5 Ways to Find New Annual Donors for Your Non-Profit

Annual donors are the solid base of your fundraising organization. These donors, who give year in and year out to support your overhead and basic program needs, form the foundation of your non-profit’s revenue and allow you to carry out the work of your organization year after year.

The Basics: What is Annual Giving?

Generally, annual giving is unrestricted money that is given to your organization to be used as part of your general fund. It is not for your endowment or any of the campaigns you are running. It is general support from your donor base. For the most part, these are not major gifts, and instead are small and mid-sized donations.

Here are five great ways to find new annual donors for your non-profit:

#1 – Convert Event Donors

People who sponsor and buy tickets for your fundraising events are excellent annual giving prospects. I have had great success at several organizations with efforts to convert event donors to annual donors.

The best way to do this is to launch a cultivation process for these donors… once the event is over, be in contact with them, send them updates, give them a call or invite them in for a tour. Then ask them to give as part of your annual giving campaign.

#2 – Launch a Multi-Format Annual Appeal

If you’re trying to find new annual donors, you should be running a multi-format annual appeal. First and foremost, if you aren’t sending out an annual appeal via mail (or several annual appeals per year via mail), you should be. Then, consider what other formats you can use to make asks for annual donations as part of each round of letters.

For example, you could also send out annual appeal letters via e-mail. For mid-level donors, you can use follow up calls and perhaps even a face to face meeting for your largest annual givers. The more formats you use, the more annual gifts you will receive.

#3 – Host Multiple Non-Ask Events Per Year

Non-ask events are a phenomenal way to garner new annual support. These events are short (usually around 1 hour) and, as the name implies, do not involve an ask. Instead, they are a time for new prospects and community members to hear about your organization. With the proper follow up, you should be able to convert a good percentage of the attendees into annual givers.

For more information on how to hold non-ask events at your non-profit, read: How to Hold a Non-Ask Event.

#4 – Start New Affinity Groups

Is your organization using affinity groups to cultivate prospects and steward donors? If not, now is the time to start. Affinity groups are groups of prospects and donors who share a common trait.

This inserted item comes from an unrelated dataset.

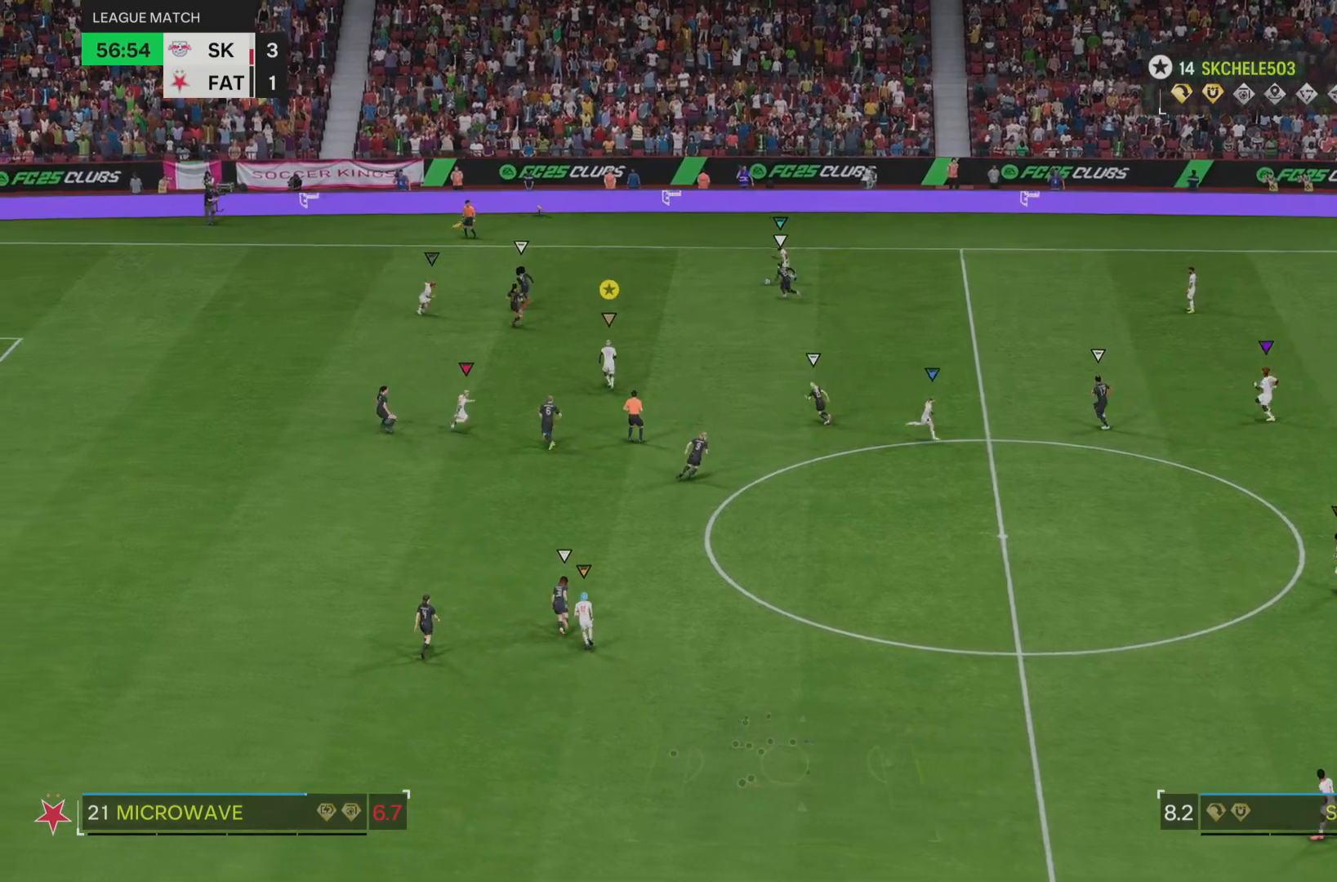
{"buttons": ["L2"], "left_stick": "up", "right_stick": "center", "events": []}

For example, you may have an attorneys group, a young professionals group, or a group of supporters who all live in the northern part of your city. These groups hold regular events, network, and join together in support of your non-profit.

Affinity groups are a great way to introduce your non-profit to new bases of support, and the attendees at these events are great prospects for your annual giving program.

More information on running affinity groups can be found in our article Creative Fundraising Ideas for Non-Profit Organizations.

#5 – Ask Donors to Hold Hosted Events

Many organizations have found that having their donors, board members, and other supporters host events on their behalf is a good way to bring in new low- and mid-level annual givers.

Under this strategy, a supporter will hold an event in their home (either a fundraising or a non-ask event) and invite their own friends and colleagues to attend the event, eat, drink, and hear about your organization from one of your staff or board members. Your organization collects the name and contact information of everyone who attends, then follows-up for cultivation and asks.